Stranger Inside

Women in Prison movies have long been a popular genre. Susan Hayward won an Oscar in 1958 for her portrayal of a prisoner on death row in "I Want to Live." Pam Grier's movie career was bolstered by the baring of her breasts in many a prison shower scene. The plots of these genre movies tend to be the same. Sex looms large, particularly lesbian sex. Of course, there is always the obligatory sexual relationship with male prison guards. Going back to Ida Lupino, the wardens are usually portrayed by women and run the gamut from naively sweet to brutally sadistic. And there are always gang factions that separate the prisoners, usually along racial lines.

Lately HBO has upped the ante with its raw and violent portrayal of men in prison with its series "Oz." But "Oz" is off production and no new episodes are scheduled to air until 2002. HBO thrives on hooking folks into episodic TV and then having long program hiatuses.

Since the violence in "Oz" and the "Sopranos" worked so well for the HBO ratings, "Stranger Inside," a new movie by Cheryl Dunye, comes along to fill the void. Dunye came to prominence with "The Watermelon Woman," a somewhat autobiographical film about an African-American lesbian searching for an African-American silent movie star. "Watermelon Woman," which Dunye wrote, directed and stared in, won numerous awards and toured the festival circuits.

"Stranger Inside" is also about a search. The main character, Treasure Lee, is searching for her mother.
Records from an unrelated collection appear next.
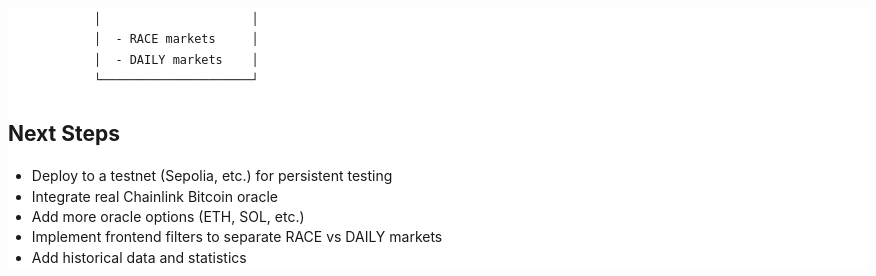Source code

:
 ```
            │                     │
            │  - RACE markets     │
            │  - DAILY markets    │
            └─────────────────────┘
```

## Next Steps

- Deploy to a testnet (Sepolia, etc.) for persistent testing
- Integrate real Chainlink Bitcoin oracle
- Add more oracle options (ETH, SOL, etc.)
- Implement frontend filters to separate RACE vs DAILY markets
- Add historical data and statistics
At the film's opening, Treasure is being transferred to a state facility for women, hopefully to meet her mother, a lifer, of whom she has no recollection.

Dunye's film, which was selected for special presentation at the 2001 Sundance Film Festival and which won the Special Jury Award for Outstanding Achievement at the Miami Gay & Lesbian Film Festival, and tied for the Audience Award for Best Narrative Feature at the San Francisco Film Festival, seems true to life probably because Dunye spent four years researching her subject. What she found is little known: that United States prisons hold 90,000 women, and 90 percent of these prisoners are single mothers, leaving 160,000 children outside prison walls.

"Stranger" follows Treasure on her search to find her mother, played by Davenia McFadden. (McFadden, by the way, made her television debut on Rosie O'Donnell, pretending to be a housewife and trivia buff on the Mary Tyler Moore Show. She has since parlayed her 15 minutes of fame into numerous supporting film roles and guest television appearances.) McFadden's Brownie is the ultimate portrayal of tough, sadistic hardened criminals. No one survives prison without learning a way to do time and, sure enough, Brownie has her "play family" of which she is the matriarch. When Treasure meets Brownie and reveals her identity, she is accepted into the family fold.

Treasure is eventually accepted into the play family although some jealousies emerge as the meaning of family gets blurred. There is the feeling among some despite the creation of a family, that the biological links trump any other family formations. She both admires Brownie as a lifer who works the system while still having issues with her past and present parenting as well as her violent ways.

Says Dunye, "I wanted to follow up 'The Watermelon Woman' with another film that focuses on an African-American protagonist in the present day. I wanted to create a slice of life of poor women living in the 21st century. Unfortunately, many of these women happen to inhabit the prison system, and I decided to focus on what it was like inside this community."

During her research, Dunye got access to the Minnesota Shakopee Women's Correctional Facility and inmates there to get a sense of their personal histories. She wasn't interested in their crimes, she said. Rather she "just want[ed] to know how you survive a day in here."

So "Stranger," like the fictional "Watermelon Woman," has the feel of a documentary. In a successful attempt to "keep it real," Dunye cast former convicts in the prison group therapy scenes. And much of the dialogue from those scenes resulted from improv among the convicts.

For even more realness, the movie was shot at the non-operational Sybil Brand Institute for Women in East Los Angeles. The result is that Dunye goes beyond the classic women in prison genre. These women feel like the real deal. Racial, ethnic and age diversity adds to the authenticity of the film. Without giving away the twists and turns, suffice it to say that this is a strong, smart movie. For the faint of heart, note the violence and blood flows freely.

"Stranger Inside" shows on HBO July 1, 9 and 11.